Herding Cats With a Light Touch

Working with a group of creative or technical professionals can be a challenge. Each person in the room has plenty to say and lots of great ideas, and needs to be heard. Trying to control them all can be an exercise in futility, and can in the process hurt morale or the culture of the group.

In this post, Pete shares his thoughts about how to lead group sessions in a way that moves forward and gets things done, without bruising egos or damaging relationships.

Click here for more on how we work with presentation teams.

Rethinking What It Means to “Herd Cats”

This week in Houston, I worked with a team preparing for a major shortlist interview. We had a full day mapped out, but as you’d expect, professionals are professionals and squirrely people are squirrely people. Conversations wandered. Tangents emerged. And every so often—even the CEO—would glance over and say, “Sorry, I know this is like herding cats.”

The truth? I wasn’t bothered at all. Everything was unfolding exactly the way I hoped. We had intentionally structured the day to support the kind of exploration that strengthens shortlist interview training, AEC interview preparation, and business development communication training. We built room for the team to talk through the project, connect as humans, and uncover what aspects of the work truly energized them.

Why Tangents Can Be Productive

This wasn’t one team—it was a joint pursuit between two firms. Before they could shine in the final presentation, they needed time to brainstorm, build trust, and play. Forcing them to stay rigidly on task would have killed the very chemistry that fuels strong AEC presentation skills, leading AEC interviews, and collaborative storytelling in high-stakes settings.

I only had a handful of core outcomes that truly mattered. As long as we were moving toward those, the wandering wasn’t a distraction—it was part of the process. In group presentation coaching and shortlist interview coaching, this kind of creative drift often reveals insights teams would never reach through rigid structure alone.

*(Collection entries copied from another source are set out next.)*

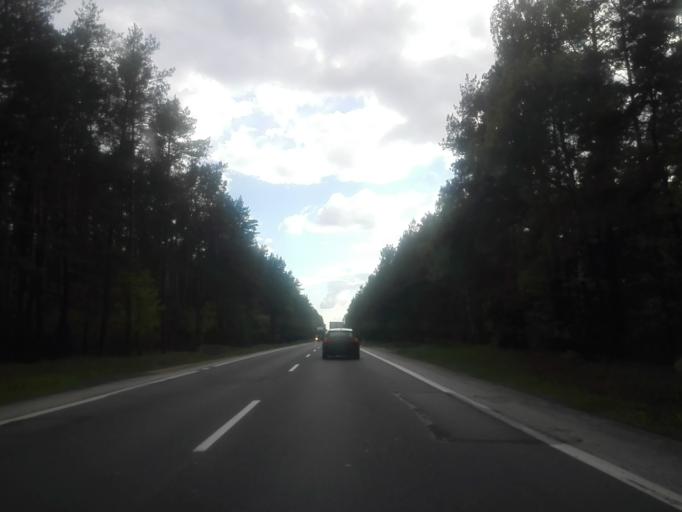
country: PL
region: Masovian Voivodeship
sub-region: Powiat ostrowski
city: Brok
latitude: 52.7325
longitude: 21.7386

Leading Groups Without Over-Managing Them

If you’re running a team session—whether for pursuit prep, strategy work, or business development training—plan wisely. Don’t overstuff the schedule. Give people space to think, explore, and simply be themselves. Personalities matter. Human connection matters. Creativity needs oxygen.

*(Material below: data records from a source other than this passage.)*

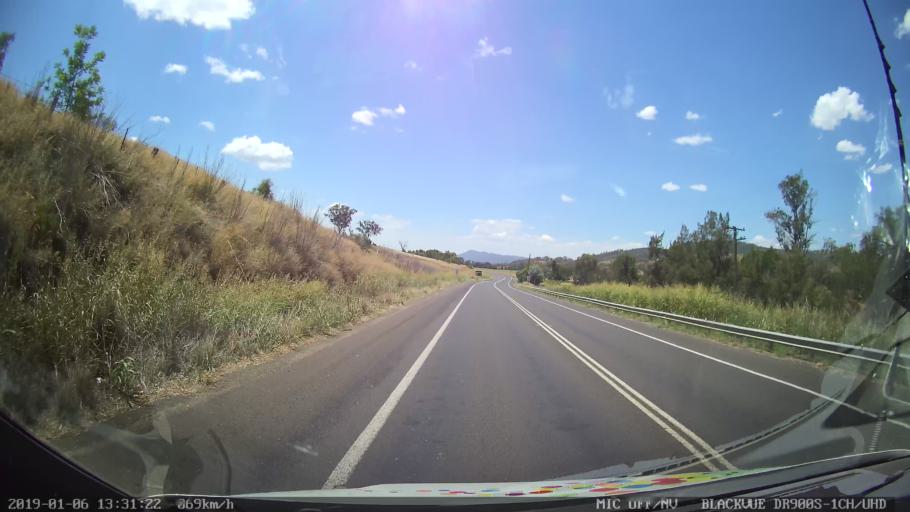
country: AU
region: New South Wales
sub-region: Tamworth Municipality
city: East Tamworth
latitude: -31.1220
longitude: 150.9929
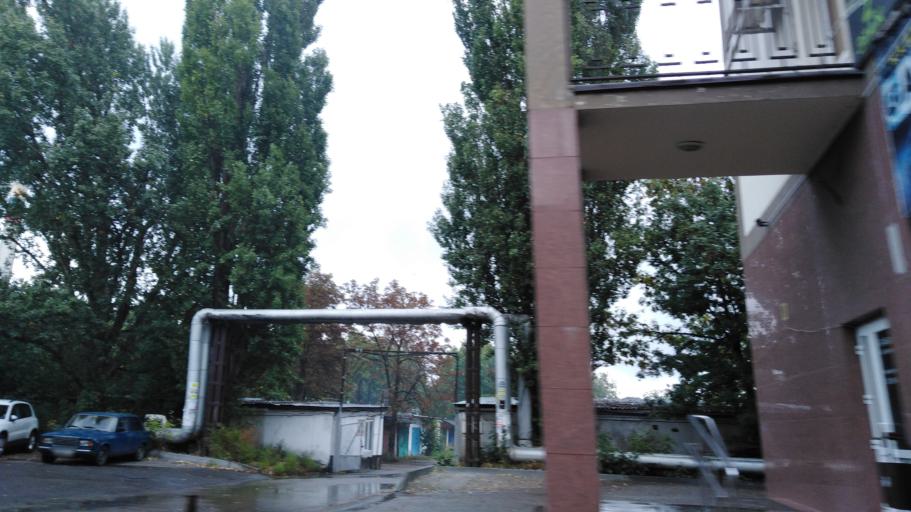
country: RU
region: Stavropol'skiy
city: Yessentukskaya
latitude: 44.0475
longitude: 42.8967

When time gets tight, gently guide the group: “Here’s what we still need before the end of the day.” Keep an eye on the clock so they don’t have to. This approach aligns with Presence Coaching, confident presence development, and the core principles of effective business speaking: guide the process without over-controlling it.

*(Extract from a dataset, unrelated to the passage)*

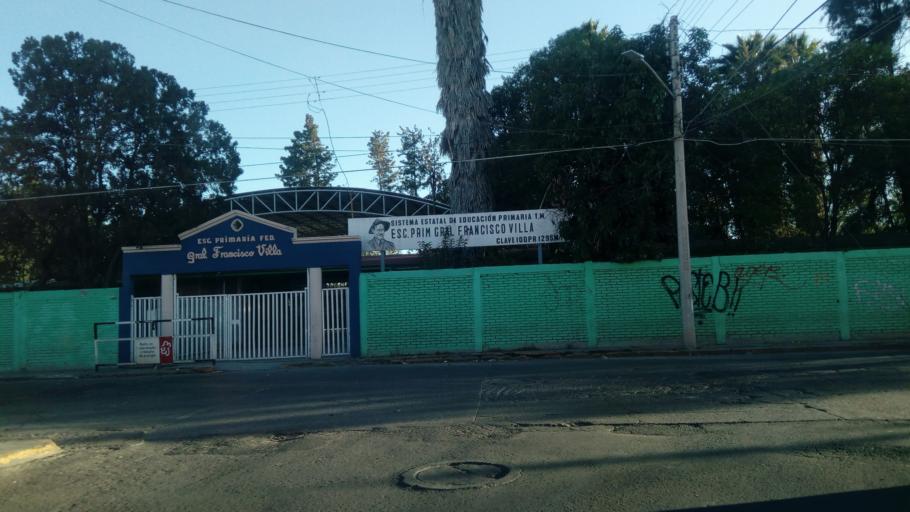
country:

Let “Herding Cats” Become an Asset

Teams need room to blow off steam, chase ideas, and explore. If you allow that—while still navigating toward essential outcomes—you end up with a more cohesive, energized, and effective team. That’s not herding cats. That’s skillful facilitation—and it’s what ultimately leads to stronger results in project interview preparation, presentation support, and other high-pressure AEC pursuits.